Дитхельм Зеебах повел Матиса по низкому, душному залу. После богослужения трактир только начинал заполняться народом. Несколько беззубых стариков дремали за кружкой вина, откуда-то доносились приглушенные голоса. Зеебах отворил дверь в дальнюю комнату, и голоса зазвучали вдруг ясно и отчетливо. Матис оглядел комнату: за большим дубовым столом собралось десятка полтора мужчин. Они о чем-то яростно спорили. Матис узнал некоторых из кожевников, канатчика Мартина Лебрехта и богатого ткача Петера Маркшильда. Даже аптекарь Конрад Шперлин среди них затесался. Этот щуплый человечек в очках и выбеленном берете был одним из немногих в Анвайлере, кто умел читать.
Но все внимание Матиса было приковано к Пастуху-Йокелю.
Сгорбленный, он сидел во главе стола. Крепкое туловище его беспокойно покачивалось из стороны в сторону. Он был жилист, с жидкой бородкой и длинными черными волосами, собранными в пучок. Над правым плечом торчал небольшой горб, что придавало ему некоторое сходство со злобным придворным шутом. В рваной льняной рубахе и потертых штанах из телячьей кожи Йокель по сравнению с другими ремесленниками походил на нищего. И все-таки, когда он взял слово, остальные тут же замолчали.
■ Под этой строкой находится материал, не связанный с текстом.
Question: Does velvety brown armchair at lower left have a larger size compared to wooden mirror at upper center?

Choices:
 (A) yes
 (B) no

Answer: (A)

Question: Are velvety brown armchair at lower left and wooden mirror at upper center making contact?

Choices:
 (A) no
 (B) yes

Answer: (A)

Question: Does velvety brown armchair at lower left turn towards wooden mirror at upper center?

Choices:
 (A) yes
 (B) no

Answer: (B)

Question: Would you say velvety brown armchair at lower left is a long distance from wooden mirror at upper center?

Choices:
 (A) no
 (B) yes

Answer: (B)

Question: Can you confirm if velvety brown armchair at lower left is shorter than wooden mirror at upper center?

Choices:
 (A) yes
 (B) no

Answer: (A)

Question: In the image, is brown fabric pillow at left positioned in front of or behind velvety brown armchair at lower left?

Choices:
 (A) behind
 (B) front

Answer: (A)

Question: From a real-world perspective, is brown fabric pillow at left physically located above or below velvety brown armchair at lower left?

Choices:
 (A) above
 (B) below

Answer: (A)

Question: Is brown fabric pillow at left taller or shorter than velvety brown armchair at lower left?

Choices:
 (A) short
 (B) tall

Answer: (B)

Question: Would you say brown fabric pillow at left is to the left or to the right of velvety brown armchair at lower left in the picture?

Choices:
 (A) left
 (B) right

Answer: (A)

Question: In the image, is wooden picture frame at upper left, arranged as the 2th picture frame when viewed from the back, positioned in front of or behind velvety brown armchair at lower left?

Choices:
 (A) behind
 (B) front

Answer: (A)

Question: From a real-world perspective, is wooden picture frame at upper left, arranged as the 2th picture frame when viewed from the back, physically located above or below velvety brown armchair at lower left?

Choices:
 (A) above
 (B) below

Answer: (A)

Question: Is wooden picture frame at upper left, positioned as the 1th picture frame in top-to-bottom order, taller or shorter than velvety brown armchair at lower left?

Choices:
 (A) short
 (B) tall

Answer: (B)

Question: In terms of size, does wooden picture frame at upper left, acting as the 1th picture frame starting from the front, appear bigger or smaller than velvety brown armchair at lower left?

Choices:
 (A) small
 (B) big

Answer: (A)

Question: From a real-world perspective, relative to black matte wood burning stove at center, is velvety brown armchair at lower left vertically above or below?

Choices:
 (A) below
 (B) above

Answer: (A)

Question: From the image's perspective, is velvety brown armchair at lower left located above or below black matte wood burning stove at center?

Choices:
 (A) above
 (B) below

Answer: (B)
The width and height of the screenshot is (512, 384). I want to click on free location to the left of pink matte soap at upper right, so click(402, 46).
– В прошлую неделю мне довелось побродить в окрестностях Ойссерталя, – начал он.
Голос у Йокеля был тихий, но при этом пробирал до костей, как нежные звуки флейты. Голос этот служил пастуху оружием, и он умело им пользовался.
– Пас там своих овечек. Вы же знаете, в этом году кормиться им особо нечем. А тут в нос мне бьет такой аромат! Жаркое и солонина, колбасы и сало… Я думал, уснул невзначай!
Йокель залился звонким, едва ли не детским смехом. Но потом в голосе его зазвучали резкие, почти угрожающие нотки:
– А в окна вижу, как монахи в монастыре подносят жирному настоятелю блюда, полные мяса. Так его много, что нашему брату даже в Кирмес[5]5
Кирмес – в Германии традиционный праздник урожая и окончания полевых работ; отмечается в третье воскресенье октября.
[Закрыть] не видать. Мясо ваших коров и ваших свиней. А вы при этом голову ломаете, как следующую зиму пережить… И в петле болтается мальчишка только за то, что застрелил одну-единственную косулю! Вот я и думаю: справедливо это? Скажите, люди добрые, справедливо ли это?
Ремесленники согласно забормотали. Речь Йокеля так их увлекла, что они только теперь подняли головы и увидели в дверях Дитхельма Зеебаха с Матисом.
– Это Матис, – отечески произнес Зеебах, заметив недоверчивые взгляды мужчин, и похлопал Матиса по плечу: – Сынок замкового кузнеца, вы все его знаете. Он…
– На что нам сдался этот малец? – перебил его кожевник Непомук Кистлер низким, не терпящим возражений голосом. Будучи главой своего квартала, седовласый старик заседал в совете Анвайлера и уже не одно десятилетие представлял интересы общины. – Дитхельм, это мужской разговор! Да и кто тебе сказал, что мальчишка сегодня же не отправится к наместнику и не доложит о нашем собрании?
– Кистлер прав, – подал голос ткач Петер Маркшильд, еще один советник. По красному, отечному лицу видно было, что сегодня он уже принял кружку-другую вина. – Скверно ты придумал – приглашать сюда парня. Вышвырни его вон!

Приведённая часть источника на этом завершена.